Orlando (United States) (AFP)

Arriving in Miami preceded by a reputation as a locker room poison, Jimmy Butler has become in one year the appreciated and undisputed leader of the Heat in which his personality, his character and his work ethic seem finally understood, when it comes to playing. his first NBA final.

On Wednesday, the 31-year-old winger will discover the thrills of this ultimate meeting in a career of any professional basketball player.

He will face the Lakers of LeBron James whose force of habit, for his 10th final, would make more than one tremble.

But not Butler.

Because to fight, he learned to do it quite early in his life.

Abandoned by his father when he was a baby, his mother chased him away from her home at 13, in the suburbs of Houston.

"I don't like what you look like, go away," were his last words to his son, Butler told ESPN.

For years, he was homeless, sleeping on sofas, until one day he was taken in by the family of a high school friend, Jordan Leslie, who would later make a career in the NFL.

Considered the 8th child of this already large family, young Jimmy can focus on basketball.

He won a scholarship and joined the University of Marquette in Wisconsin.

- "No reason to be sorry" -

His story, Butler does not want to reduce it to the cliché of the sportsman triumphing over adversity.

"I don't want people to feel sorry for me.
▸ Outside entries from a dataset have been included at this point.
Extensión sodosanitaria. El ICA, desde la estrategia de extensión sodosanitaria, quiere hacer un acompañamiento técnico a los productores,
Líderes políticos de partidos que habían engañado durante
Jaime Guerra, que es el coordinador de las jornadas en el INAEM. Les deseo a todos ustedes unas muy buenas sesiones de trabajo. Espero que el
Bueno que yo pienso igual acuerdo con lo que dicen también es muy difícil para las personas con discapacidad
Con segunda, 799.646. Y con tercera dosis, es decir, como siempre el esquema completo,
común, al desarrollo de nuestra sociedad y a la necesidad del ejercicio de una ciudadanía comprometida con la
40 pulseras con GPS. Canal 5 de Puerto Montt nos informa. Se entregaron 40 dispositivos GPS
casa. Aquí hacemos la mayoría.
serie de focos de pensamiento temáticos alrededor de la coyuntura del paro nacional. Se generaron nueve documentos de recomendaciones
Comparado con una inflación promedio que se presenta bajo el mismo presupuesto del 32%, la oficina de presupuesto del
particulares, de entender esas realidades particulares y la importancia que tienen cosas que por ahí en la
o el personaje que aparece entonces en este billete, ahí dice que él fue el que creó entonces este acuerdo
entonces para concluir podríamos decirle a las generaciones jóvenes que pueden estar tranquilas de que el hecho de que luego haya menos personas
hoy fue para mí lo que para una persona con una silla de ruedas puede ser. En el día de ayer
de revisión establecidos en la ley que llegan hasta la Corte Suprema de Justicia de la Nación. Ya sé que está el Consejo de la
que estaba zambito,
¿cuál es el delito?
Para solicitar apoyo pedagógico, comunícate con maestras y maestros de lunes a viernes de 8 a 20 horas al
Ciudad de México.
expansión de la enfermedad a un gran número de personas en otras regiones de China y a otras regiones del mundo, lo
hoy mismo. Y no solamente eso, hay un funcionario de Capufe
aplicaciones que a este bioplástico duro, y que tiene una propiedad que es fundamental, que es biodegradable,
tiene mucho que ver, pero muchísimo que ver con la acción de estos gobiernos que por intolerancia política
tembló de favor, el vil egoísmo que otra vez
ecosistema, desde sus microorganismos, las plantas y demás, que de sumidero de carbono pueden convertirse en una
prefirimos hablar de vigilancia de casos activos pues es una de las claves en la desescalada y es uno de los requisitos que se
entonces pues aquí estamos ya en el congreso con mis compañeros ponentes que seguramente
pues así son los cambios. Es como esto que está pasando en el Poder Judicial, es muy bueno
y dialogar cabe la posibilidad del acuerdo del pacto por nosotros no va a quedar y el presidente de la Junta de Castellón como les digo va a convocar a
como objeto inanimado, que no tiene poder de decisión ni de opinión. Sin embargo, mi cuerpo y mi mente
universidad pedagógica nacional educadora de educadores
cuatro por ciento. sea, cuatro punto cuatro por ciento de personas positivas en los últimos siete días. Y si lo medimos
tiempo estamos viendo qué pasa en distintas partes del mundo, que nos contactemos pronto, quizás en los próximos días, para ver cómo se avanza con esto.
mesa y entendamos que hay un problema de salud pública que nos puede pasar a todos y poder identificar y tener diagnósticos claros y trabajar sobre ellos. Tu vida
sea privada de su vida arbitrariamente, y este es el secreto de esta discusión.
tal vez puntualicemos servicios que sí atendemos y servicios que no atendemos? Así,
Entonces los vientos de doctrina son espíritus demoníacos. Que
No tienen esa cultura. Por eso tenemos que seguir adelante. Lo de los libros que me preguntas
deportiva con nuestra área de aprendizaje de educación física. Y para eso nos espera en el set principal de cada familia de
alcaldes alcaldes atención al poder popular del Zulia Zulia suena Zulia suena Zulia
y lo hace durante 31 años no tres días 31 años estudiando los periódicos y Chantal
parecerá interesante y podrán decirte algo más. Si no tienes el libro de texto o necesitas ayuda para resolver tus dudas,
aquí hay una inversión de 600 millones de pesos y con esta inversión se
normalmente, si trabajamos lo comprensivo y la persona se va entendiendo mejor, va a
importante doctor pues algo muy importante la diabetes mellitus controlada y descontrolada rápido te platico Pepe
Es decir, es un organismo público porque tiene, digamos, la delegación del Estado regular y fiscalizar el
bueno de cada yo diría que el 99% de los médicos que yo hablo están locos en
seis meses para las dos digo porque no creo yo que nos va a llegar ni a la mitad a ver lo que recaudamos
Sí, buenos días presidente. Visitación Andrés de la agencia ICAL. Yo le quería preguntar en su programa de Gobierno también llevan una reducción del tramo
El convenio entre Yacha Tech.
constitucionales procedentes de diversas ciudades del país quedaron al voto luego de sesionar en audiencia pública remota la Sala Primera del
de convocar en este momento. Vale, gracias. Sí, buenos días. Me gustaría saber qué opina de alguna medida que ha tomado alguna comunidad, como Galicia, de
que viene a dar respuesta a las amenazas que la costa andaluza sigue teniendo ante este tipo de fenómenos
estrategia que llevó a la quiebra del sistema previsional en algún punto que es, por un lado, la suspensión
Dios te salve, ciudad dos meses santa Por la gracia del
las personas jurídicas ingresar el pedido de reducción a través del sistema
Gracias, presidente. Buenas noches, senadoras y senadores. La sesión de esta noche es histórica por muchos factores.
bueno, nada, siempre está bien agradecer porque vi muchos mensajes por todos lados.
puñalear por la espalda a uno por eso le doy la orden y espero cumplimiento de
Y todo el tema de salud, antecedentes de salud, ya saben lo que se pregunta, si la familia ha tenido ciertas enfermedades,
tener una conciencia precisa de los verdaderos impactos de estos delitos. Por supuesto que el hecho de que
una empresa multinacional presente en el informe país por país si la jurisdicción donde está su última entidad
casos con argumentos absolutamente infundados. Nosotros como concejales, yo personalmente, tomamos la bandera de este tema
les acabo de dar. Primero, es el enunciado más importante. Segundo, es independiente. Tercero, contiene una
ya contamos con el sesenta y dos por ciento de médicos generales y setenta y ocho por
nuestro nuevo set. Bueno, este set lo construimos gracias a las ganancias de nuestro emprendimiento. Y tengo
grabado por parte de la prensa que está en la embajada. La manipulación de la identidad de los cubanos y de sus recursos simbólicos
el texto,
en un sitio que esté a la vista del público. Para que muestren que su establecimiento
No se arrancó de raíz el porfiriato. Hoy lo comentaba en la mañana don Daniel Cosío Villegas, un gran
I hate it. There is no reason to be sorry. What happened to me made me who I am," he said to ESPN in 2011, just before being drafted in 30th position by Chicago.

He spent six seasons with the Bulls where he acquired All-Star status and ended up falling out with Derrick Rose and Joakim Noah.

In 2017 he signed with Minnesota.

There too, relations are difficult, especially with Karl-Anthony Towns, and at all levels.

Interviewed after a game against Oklahoma City, the latter criticizes a country song ("Grave" by Thomas Rhett) that Butler just threw in the locker room and collects this: "I just ran after Russell Westbrook and took hits by Steven Adams , so I can listen to whatever fucking music I want. "

The following year, back in training after three weeks of absence, he played with the players of the third rotation and beat the holders he took care to provoke, particularly Towns and Andrew Wiggins "who have nothing in the stomach".

"Am I tough? Yes. I'm not the most talented on the team, it's + KAT +. The one with a gift from God is + Wiggs +. Me, I'm the one who plays the hardest. Everyone is a leader in their own way, that's how I show that I'm there for others ", he will justify, before being finally sent to Philadelphia in November, where there are only six months left. .

- "Already at home" -

The Heat then reaches out to him.

Its president, the legendary Pat Riley, may have been the coach of the Lakers during the "showtime" period in the 1980s, but you had to play hard with him to be able to play beautiful.

"During our first meal, with coach Erik Spoelstra and Pat, I already felt at home. Dwyane Wade told me about the value of work, of this club culture. These words that everyone uses but which here were very real. They told me "you are the guy we want." To be wanted is what everyone wants in life, not just in basketball. "

But since his very first session in the gym, which arrived the first at 3:30 in the morning, the wings of desire have not stopped growing behind his back.

In the Orlando bubble, it is a fulfilled leader who appears, loving nothing as long as seeing his partners take their responsibilities as much as he knows how to take his.

On September 14, his hated birthday, Butler offered a gourmet meal to his teammates, asking them to enjoy it ... in their room.

"I love you. Let's go get that ring."